Letter to Trump calls for updates, improvements

By Franco Ordonez, McClatchy Washington Bureau
Published: October 10, 2017, 6:41pm

WASHINGTON — Hundreds of business leaders from all 50 states have joined forces to increase pressure on President Donald Trump to remain in NAFTA.

In a letter signed by more than 310 state and local chambers of commerce, the business leaders urged Trump to update and improve, but not end, the 23-year-old trilateral agreement with Mexico and Canada that, the leaders say, has contributed to $1.2 trillion annually in trade.

“We recognize that this agreement is a quarter century old. It makes sense to modernize it,” said Glenn Hamer, president and CEO of the Arizona Chamber of Commerce. “But for the love of God don’t do any harm to something that has been so economically beneficial to states all across America.”

As negotiators from the United States, Canada and Mexico prepare to kick off a fourth round of talks on Wednesday in Washington, D.C., a feud broke out last week between Trump and the U.S. Chamber of Commerce as the size of the stakes came into sharp focus.

It’s a crucial round in the negotiations as each country’s trade representatives are expected to introduce specific proposals on controversial items, including rules of origin thresholds that would require products treated favorably under the pact to include higher levels of U.S.-produced content and a sunset clause that would automatically terminate the agreement after five years unless all three member countries agreed to extend it.

John Murphy, the chamber’s senior vice president for international policy, warned that the administration’s demands are “highly dangerous” and could ultimately end the deal. The Trump administration responded by accusing the chamber of being part of the entrenched Washington elite fighting his work to “drain the swamp.”

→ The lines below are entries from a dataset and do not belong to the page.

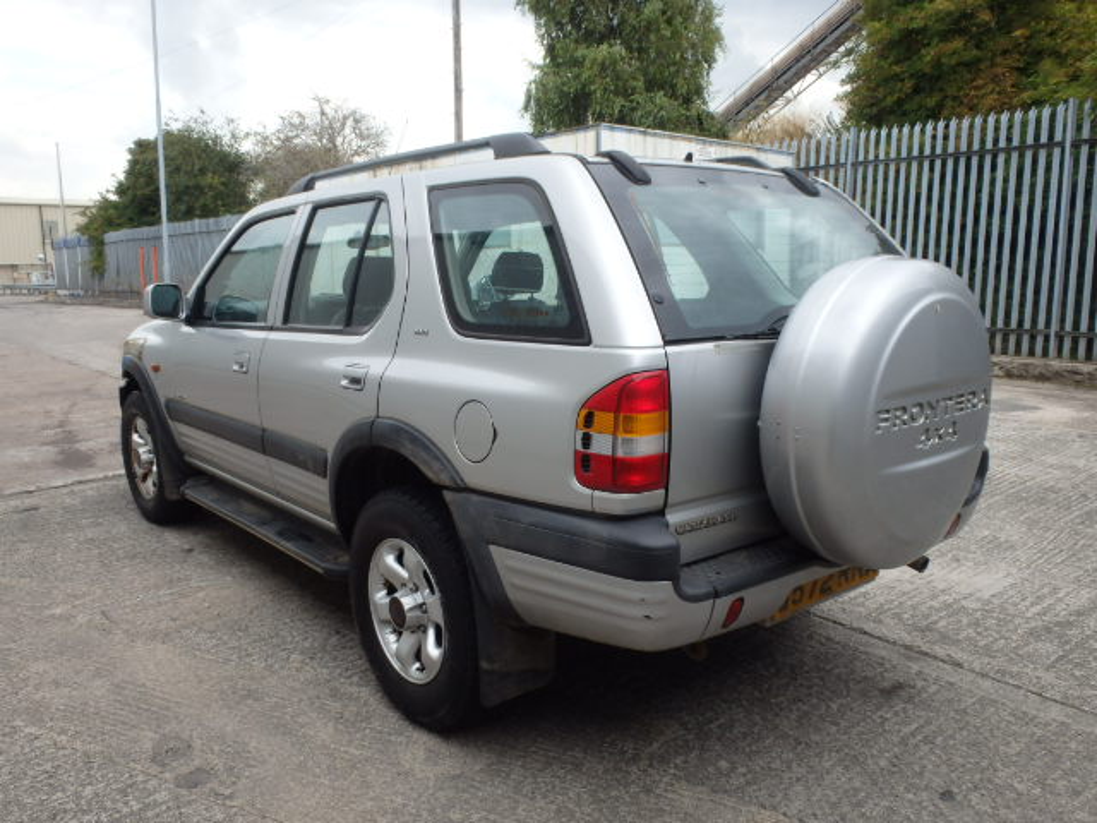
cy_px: 412
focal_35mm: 28
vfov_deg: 49.7
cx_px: 548
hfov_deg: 63.4
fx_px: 887
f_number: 3.9
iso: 125
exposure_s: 1/250
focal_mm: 5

“The president has been clear that NAFTA has been a disaster for many Americans, and achieving his objectives requires substantial change,” Emily Davis, spokeswoman for the Office of the U.S. Trade Representative, said in response. “These changes of course will be opposed by entrenched Washington lobbyists and trade associations.”

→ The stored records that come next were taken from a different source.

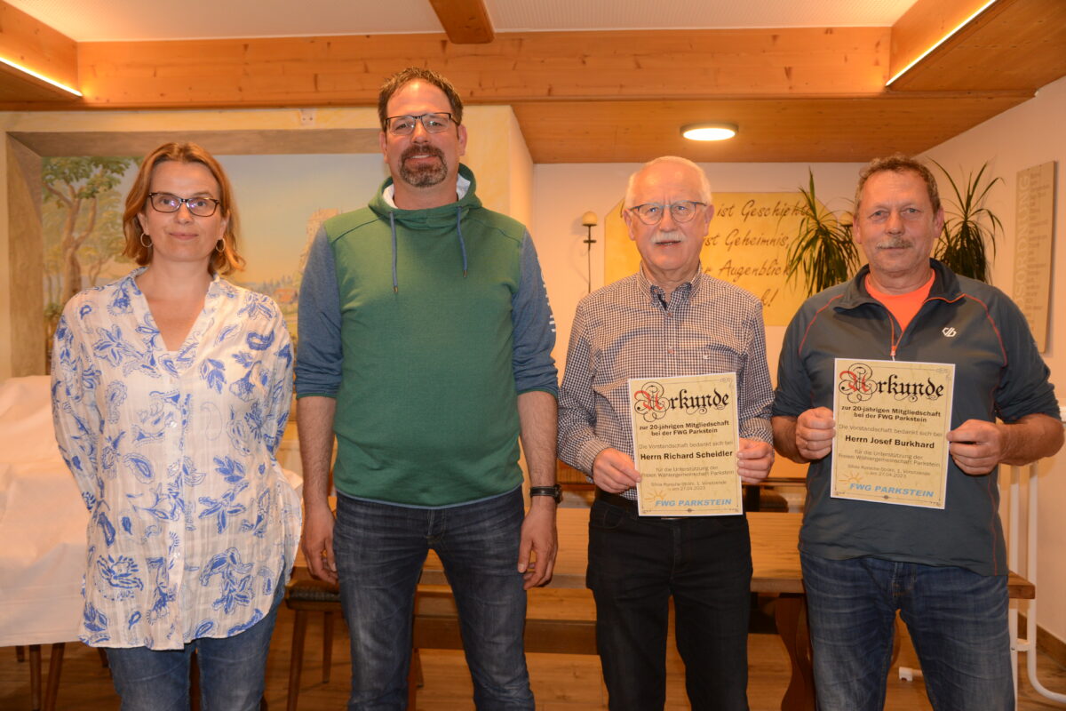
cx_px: 533
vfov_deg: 43.6
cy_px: 356
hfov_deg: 61.9
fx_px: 888
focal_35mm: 30
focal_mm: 30
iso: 1000
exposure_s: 1/60
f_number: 5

Canada and Mexico are two of the top three trading partners with the United States and they are America’s two largest export markets. Indeed, the United States exported more than twice as much to Canada and Mexico individually as it did to China in 2016, according to U.S. government data.

The chamber reports that about 14 million U.S. jobs depend on trade with Canada and Mexico. More than $1 billion in commerce is conducted daily across the southern and northern borders. Similarly, 9 million American jobs depend on trade and investment with Canada.

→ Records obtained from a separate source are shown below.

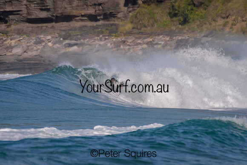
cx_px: 121
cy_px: 71
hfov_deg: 1.8
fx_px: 7884
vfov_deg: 1.2
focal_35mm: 1149
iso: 640
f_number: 11
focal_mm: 1000
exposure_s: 1/2000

Trump has called NAFTA one of the worst deals struck in history. He said he wants a “fair deal,” often citing the U.S. trade deficit with Mexico — a measure of how much America’s imports from Mexico exceed its exports to that nation. In 2016, that trade deficit stood at $63 million.

Trump also cites American job losses to Mexico after NAFTA was signed. On this point, there are more economists who agree, especially on the left among trade unions and blue-collar voters. Studies funded by groups aligned with unions say NAFTA has led to the loss of more than 800,000 U.S. jobs. Nonpartisan groups, including the Congressional Research Service and the Organization for Economic Cooperation and Development, say NAFTA might have hurt specific U.S. sectors, such as auto manufacturing, but overall had a more modest effect on U.S. jobs.

Economists widely agree that carrying a trade deficit is not inherently a bad thing, especially for a developed economy such as the United States. The trade imbalance partly reflects America’s propensity to consume more than other countries, and the money U.S. trading partners make from selling to Americans is often then used to both purchase U.S. exports or to invest on Wall Street or in U.S. bonds.

In their letter, the local and state chambers said half of all Canadian and Mexican imports are “made-in-the-USA.” They said the agreement has been especially beneficial for U.S. farmers and ranchers. Agricultural exports to Canada and Mexico have quadrupled to $38 billion since the agreement was signed. Canada and Mexico are the top two markets in the world for U.S.-made manufactured goods with purchases of nearly half-a-trillion dollars last year — a sum that tops the next 10 largest markets combined, the chambers said.